In fast-moving businesses, manager development often gets bumped down the priority list. New tech gets implemented, brand campaigns get launched, employee benefits get revamped – and yet, the very people responsible for leading the teams behind all of that? They’re left to figure it out on their own. In fact, a staggering 82% of managers are accidental with no formal training.
But here’s the truth: underdeveloped managers are quietly draining your business.
According to the Chartered Management Institute, bad management costs the average UK employer £7,000 every week. That’s not a typo, £7,000 every single week.
If that figure doesn’t make you pause, it should.
The silent drain: How untrained managers undermine your business
Most businesses wouldn’t dream of putting a pilot in a cockpit without flight training, or letting a surgeon operate without a medical degree. So why are we so comfortable letting untrained managers lead teams – the very thing that determines whether people stay, grow, or leave?
Managers account for 70% of the variance in employee engagement, according to Gallup. Yet when engagement drops, many companies look everywhere but at their managers. They invest in culture surveys, ping-pong tables, wellness platforms, and reward schemes – all of which are great, but only tackle the other 30%.
It’s like fixing the wallpaper while the foundations crack.
Here’s what happens when management development isn’t a priority:
- Burnout spreads – Managers without tools to delegate or coach properly often take on too much themselves, leading to poor boundaries and team-wide burnout.
- Engagement plummets – Without strong day-to-day leadership, even the most motivated employees lose interest.
- Retention tanks – People don’t leave companies, they leave managers. And when those managers haven’t been set up to succeed, high turnover follows.
- Performance stalls – Managers set the tone. When they aren’t equipped to handle conflict, hold clear expectations, or motivate effectively, results suffer across the board.
The hidden cost of “Just getting by”
Some managers make it work – just about. They lean on instinct, mimic past managers, or learn through trial and error. But managing people is too important and too costly to rely on guesswork.
Every team member under an ill-equipped manager represents missed performance potential. Every disengaged employee is a retention risk. Every people issue escalated to HR is time lost that could have been prevented through better management.
And if you’ve ever promoted a high performer into management and watched them flounder, not because they weren’t capable, but because they weren’t prepared, you already know how damaging that gap can be.
It doesn’t have to be this way
The good news is that great management isn’t about charisma or decades of experience, it’s about skill, and like any skill it can be learned.
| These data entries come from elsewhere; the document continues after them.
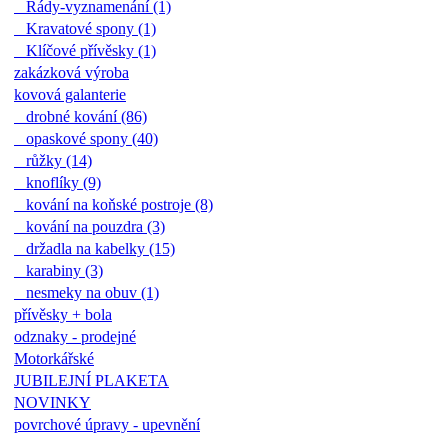
Řády-vyznamenání (1)
Kravatové spony (1)
Klíčové přívěsky (1)
zakázková výroba
kovová galanterie
drobné kování (86)
opaskové spony (40)
růžky (14)
knoflíky (9)
kování na koňské postroje (8)
kování na pouzdra (3)
držadla na kabelky (15)
karabiny (3)
nesmeky na obuv (1)
přívěsky + bola
odznaky - prodejné
Motorkářské
JUBILEJNÍ PLAKETA
NOVINKY
povrchové úpravy - upevnění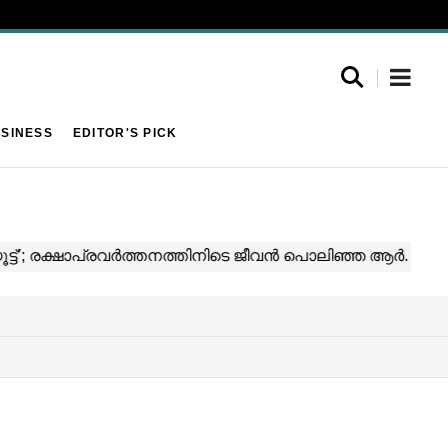
SINESS
EDITOR'S PICK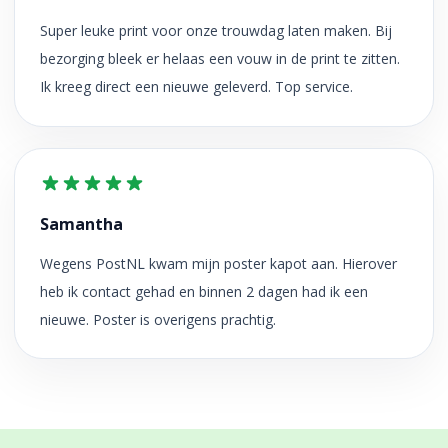
Super leuke print voor onze trouwdag laten maken. Bij
bezorging bleek er helaas een vouw in de print te zitten.
Ik kreeg direct een nieuwe geleverd. Top service.
Samantha
Wegens PostNL kwam mijn poster kapot aan. Hierover
heb ik contact gehad en binnen 2 dagen had ik een
nieuwe. Poster is overigens prachtig.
Start by giving managers clarity on their own behaviours: how they show up, what drives them, and where their blind spots are. Then show them how their team thinks, communicates, and responds to different styles of leadership.
From there, equip them with simple, repeatable frameworks to delegate effectively; motivate in line with behavioural drivers; hold clear expectations and performance conversations and handle conflict early and productively.
Most importantly, give them support as they put it all into practice, whether that’s through coaching, training, or guided peer learning.
The bottom line? Development is not a “Nice to have”
It’s a business-critical investment. If you’re still questioning whether you can afford to develop your managers, consider this: can you afford not to?
Because while you wait, disengagement rises, productivity drops, and £7,000 a week keeps slipping out the door.